### What needs to be done
Retrieve every line of the data holding the word "Rendered".

### Exercise input
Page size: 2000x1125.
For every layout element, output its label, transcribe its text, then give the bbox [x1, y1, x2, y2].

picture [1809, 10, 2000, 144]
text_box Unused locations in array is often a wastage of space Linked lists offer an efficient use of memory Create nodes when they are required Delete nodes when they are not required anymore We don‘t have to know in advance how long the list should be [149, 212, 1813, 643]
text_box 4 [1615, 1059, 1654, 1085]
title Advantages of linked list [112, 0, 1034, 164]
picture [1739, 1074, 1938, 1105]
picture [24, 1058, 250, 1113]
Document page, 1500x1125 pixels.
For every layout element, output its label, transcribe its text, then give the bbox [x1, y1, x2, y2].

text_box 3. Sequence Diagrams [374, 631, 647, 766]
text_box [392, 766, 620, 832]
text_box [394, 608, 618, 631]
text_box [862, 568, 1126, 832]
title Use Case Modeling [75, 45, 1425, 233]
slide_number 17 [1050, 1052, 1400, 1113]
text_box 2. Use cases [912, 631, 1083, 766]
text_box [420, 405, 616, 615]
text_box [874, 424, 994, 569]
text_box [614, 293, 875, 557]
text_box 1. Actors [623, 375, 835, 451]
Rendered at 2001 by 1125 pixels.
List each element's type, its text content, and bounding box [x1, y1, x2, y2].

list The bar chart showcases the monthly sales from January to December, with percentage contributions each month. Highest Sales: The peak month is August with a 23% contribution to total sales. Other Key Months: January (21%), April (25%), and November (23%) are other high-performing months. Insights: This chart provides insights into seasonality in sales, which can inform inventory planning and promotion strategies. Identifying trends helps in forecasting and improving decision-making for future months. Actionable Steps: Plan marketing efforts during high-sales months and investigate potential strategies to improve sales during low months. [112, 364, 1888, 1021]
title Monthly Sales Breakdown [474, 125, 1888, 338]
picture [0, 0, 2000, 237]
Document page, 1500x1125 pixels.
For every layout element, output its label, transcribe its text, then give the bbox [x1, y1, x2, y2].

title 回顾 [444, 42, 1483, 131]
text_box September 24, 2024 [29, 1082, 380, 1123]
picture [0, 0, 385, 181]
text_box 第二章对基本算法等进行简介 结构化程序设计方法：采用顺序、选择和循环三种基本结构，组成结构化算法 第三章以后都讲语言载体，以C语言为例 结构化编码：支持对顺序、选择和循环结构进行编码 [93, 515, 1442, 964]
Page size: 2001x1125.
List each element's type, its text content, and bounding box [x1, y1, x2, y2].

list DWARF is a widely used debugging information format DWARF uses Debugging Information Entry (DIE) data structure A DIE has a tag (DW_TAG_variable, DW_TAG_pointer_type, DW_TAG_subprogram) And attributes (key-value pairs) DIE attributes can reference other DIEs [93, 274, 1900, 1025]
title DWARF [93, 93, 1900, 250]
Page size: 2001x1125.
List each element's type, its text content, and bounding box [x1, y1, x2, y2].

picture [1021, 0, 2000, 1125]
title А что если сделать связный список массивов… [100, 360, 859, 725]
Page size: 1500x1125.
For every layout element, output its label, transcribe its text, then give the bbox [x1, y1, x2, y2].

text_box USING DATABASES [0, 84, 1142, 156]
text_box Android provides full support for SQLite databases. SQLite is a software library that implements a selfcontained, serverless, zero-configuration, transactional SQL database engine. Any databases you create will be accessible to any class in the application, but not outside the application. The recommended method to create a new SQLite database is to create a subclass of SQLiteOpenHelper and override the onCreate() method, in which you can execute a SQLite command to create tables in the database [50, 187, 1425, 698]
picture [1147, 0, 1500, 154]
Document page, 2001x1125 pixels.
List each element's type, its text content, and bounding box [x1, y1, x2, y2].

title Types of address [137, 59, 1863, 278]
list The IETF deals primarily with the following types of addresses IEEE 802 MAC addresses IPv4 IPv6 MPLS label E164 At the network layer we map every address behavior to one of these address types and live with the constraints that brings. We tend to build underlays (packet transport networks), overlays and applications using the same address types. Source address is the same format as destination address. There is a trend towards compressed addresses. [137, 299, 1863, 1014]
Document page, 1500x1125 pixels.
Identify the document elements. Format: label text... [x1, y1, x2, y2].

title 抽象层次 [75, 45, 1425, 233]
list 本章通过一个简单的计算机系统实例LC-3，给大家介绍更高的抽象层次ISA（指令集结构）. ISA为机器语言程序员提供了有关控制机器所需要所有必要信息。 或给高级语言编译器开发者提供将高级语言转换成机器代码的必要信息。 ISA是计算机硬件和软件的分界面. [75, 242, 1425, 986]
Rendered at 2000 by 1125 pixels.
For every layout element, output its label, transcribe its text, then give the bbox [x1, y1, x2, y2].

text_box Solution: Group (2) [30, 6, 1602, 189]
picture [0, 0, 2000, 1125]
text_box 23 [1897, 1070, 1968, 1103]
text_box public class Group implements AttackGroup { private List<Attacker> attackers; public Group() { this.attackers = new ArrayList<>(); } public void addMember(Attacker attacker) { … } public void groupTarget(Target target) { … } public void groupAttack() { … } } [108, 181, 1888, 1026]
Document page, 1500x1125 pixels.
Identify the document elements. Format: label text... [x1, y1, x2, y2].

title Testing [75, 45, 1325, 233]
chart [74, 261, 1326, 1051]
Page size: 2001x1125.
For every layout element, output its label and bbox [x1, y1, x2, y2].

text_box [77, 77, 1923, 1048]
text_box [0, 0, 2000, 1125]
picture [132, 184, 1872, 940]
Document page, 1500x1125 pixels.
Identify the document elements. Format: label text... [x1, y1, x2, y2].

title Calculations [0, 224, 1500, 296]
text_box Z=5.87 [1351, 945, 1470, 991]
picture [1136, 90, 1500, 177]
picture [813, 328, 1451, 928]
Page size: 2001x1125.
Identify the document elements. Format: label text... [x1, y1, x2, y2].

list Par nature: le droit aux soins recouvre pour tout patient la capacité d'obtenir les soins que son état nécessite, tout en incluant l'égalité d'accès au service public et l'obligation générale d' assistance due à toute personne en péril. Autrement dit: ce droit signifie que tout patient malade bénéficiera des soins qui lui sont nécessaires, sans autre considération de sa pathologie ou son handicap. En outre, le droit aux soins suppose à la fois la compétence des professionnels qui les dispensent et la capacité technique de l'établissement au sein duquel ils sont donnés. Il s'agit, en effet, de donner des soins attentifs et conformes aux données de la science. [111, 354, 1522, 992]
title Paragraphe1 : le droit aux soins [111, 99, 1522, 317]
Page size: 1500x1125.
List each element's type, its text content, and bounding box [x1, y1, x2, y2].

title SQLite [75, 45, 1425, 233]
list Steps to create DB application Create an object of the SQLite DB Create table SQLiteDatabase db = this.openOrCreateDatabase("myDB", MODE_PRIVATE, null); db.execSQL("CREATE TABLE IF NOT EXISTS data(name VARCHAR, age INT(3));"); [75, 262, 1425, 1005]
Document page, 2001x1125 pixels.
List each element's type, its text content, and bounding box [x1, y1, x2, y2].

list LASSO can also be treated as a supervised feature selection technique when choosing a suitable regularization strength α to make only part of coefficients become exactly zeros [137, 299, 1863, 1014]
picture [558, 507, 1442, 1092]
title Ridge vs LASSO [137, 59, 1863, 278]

### Output of the task
Rendered at 2001 by 1125 pixels.
Rendered at 2000 by 1125 pixels.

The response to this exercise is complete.